• [FRAGMENTO DE LECTURA]:
===============

Cuando estamos de vacaciones de verano en nuestro apartado refugio de Aigües, en el Mediterráneo, y no tenemos huéspedes, Charo y yo solemos disputar entre nosotros, casi siempre a última hora de la tarde, una competición de juegos varios de mesa a la que llamamos en broma Grand Slam, como la cosa anual del tenis y como la operación de Goldfinger desbaratada por 007.
Lo habitual es que lo hagamos al aire libre, buscando algún lugar más o menos umbrío, escapando del calor.
Ayer, según se acercaba el sol a la cumbre del Cabeçó d'Or anunciándonos el fin del día, Charo volvió a casa a por una chaquetilla. Es tirando a friolera, y además acaba de regresar de Senegal, donde se ha enterado de lo que es pegar el sol de verdad, pero su gesto me dijo a las claras lo que yo no quería oír, pero llevaba ya días temiéndome en mi fuero interno: el veraneo está en las últimas.

===============

• [BLOQUE DE DATOS]:
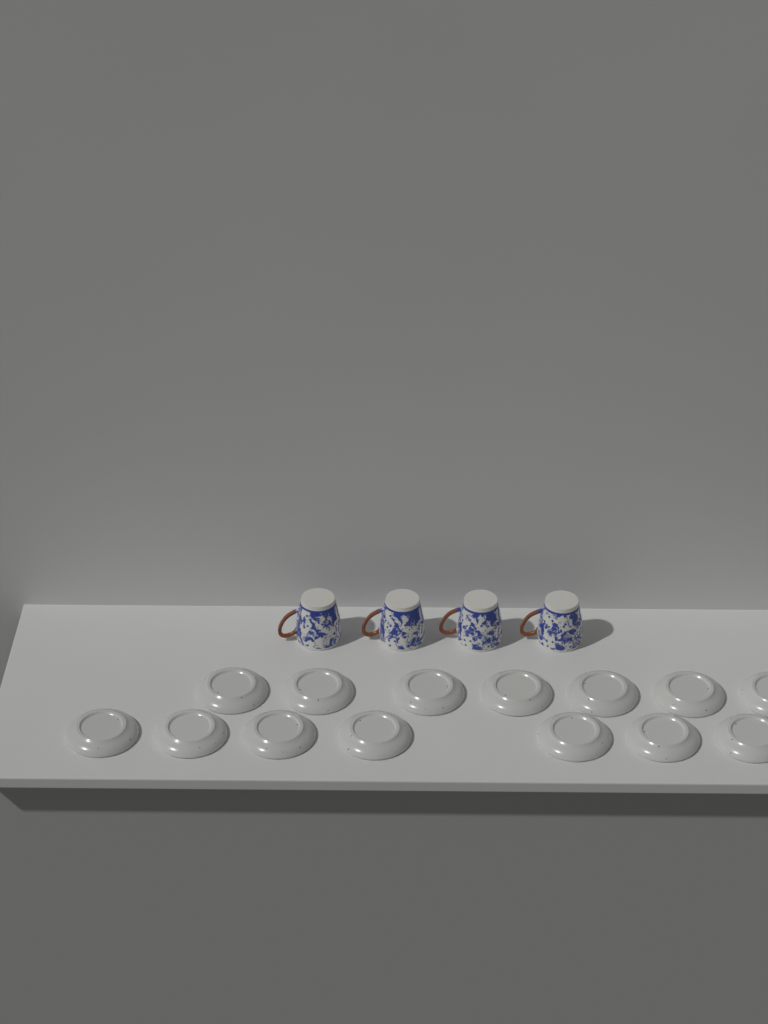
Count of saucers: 14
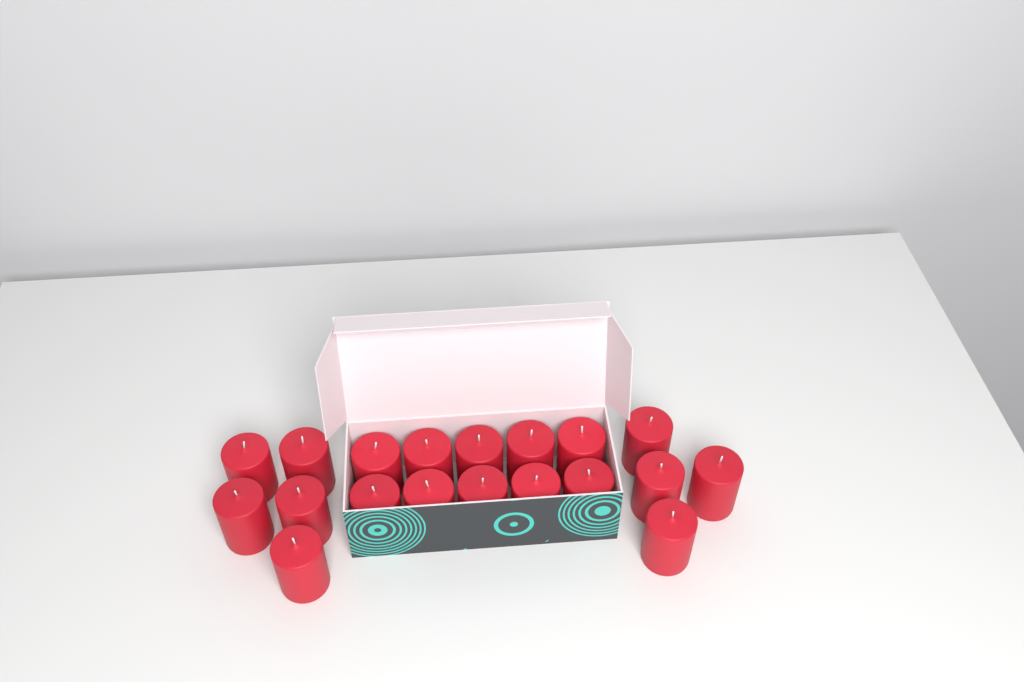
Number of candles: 19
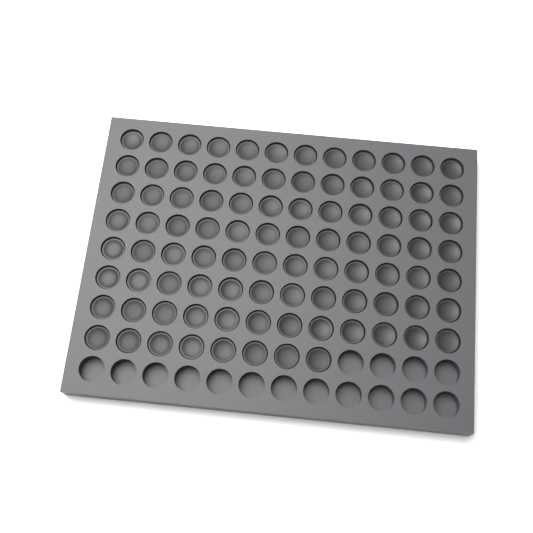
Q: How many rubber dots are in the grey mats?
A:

===============

• [OBJETIVOS]:
**A)** Resume en dos oraciones el fragmento sobre el veraneo en Aigües.
**B)** Prosigue el fragmento sobre el veraneo en Aigües a partir de su última oración.
El material no interviene en nada de esto.

• [RESPUESTAS POR TAREA]:
**A)** En su refugio de Aigües, cuando no tienen huéspedes, Charo y quien narra suelen disputar al aire libre, a última hora de la tarde, una competición de juegos de mesa que llaman en broma Grand Slam. Ayer, al acercarse el sol a la cumbre del Cabeçó d'Or, Charo volvió a casa a por una chaquetilla, y ese gesto confirmó lo que quien narra temía desde hacía días: el veraneo está en las últimas.

**B)**
Algunos amigos ya han regresado al trantrán laboral y me han contado sus cuitas, que entiendo muy bien, porque también fui de los que tienen que acudir durante once meses a un centro de trabajo y pasarse allí medio día, pero mi melancolía no es exactamente de ese tipo, puesto que yo trabajo como Juan Palomo, y además mis vacaciones de verano lo son sólo a tiempo parcial, puesto que he de seguir escribiendo y perorando para ganarme el sustento (ahora mismo, por ejemplo, he estado oyendo las noticias de la radio para estar a la última y dentro de un rato bajaré a Alacant para acudir a los estudios de Radio 9, desde donde participo en la tertulia de Boulevard abierto, de Radio Euskadi. También lo hice el lunes. Y cuando vuelva a casa, ya a media mañana, tendré que ponerme a escribir una contribución que me han pedido para un libro. Y mandar al periódico mi columna de mañana. Etcétera.)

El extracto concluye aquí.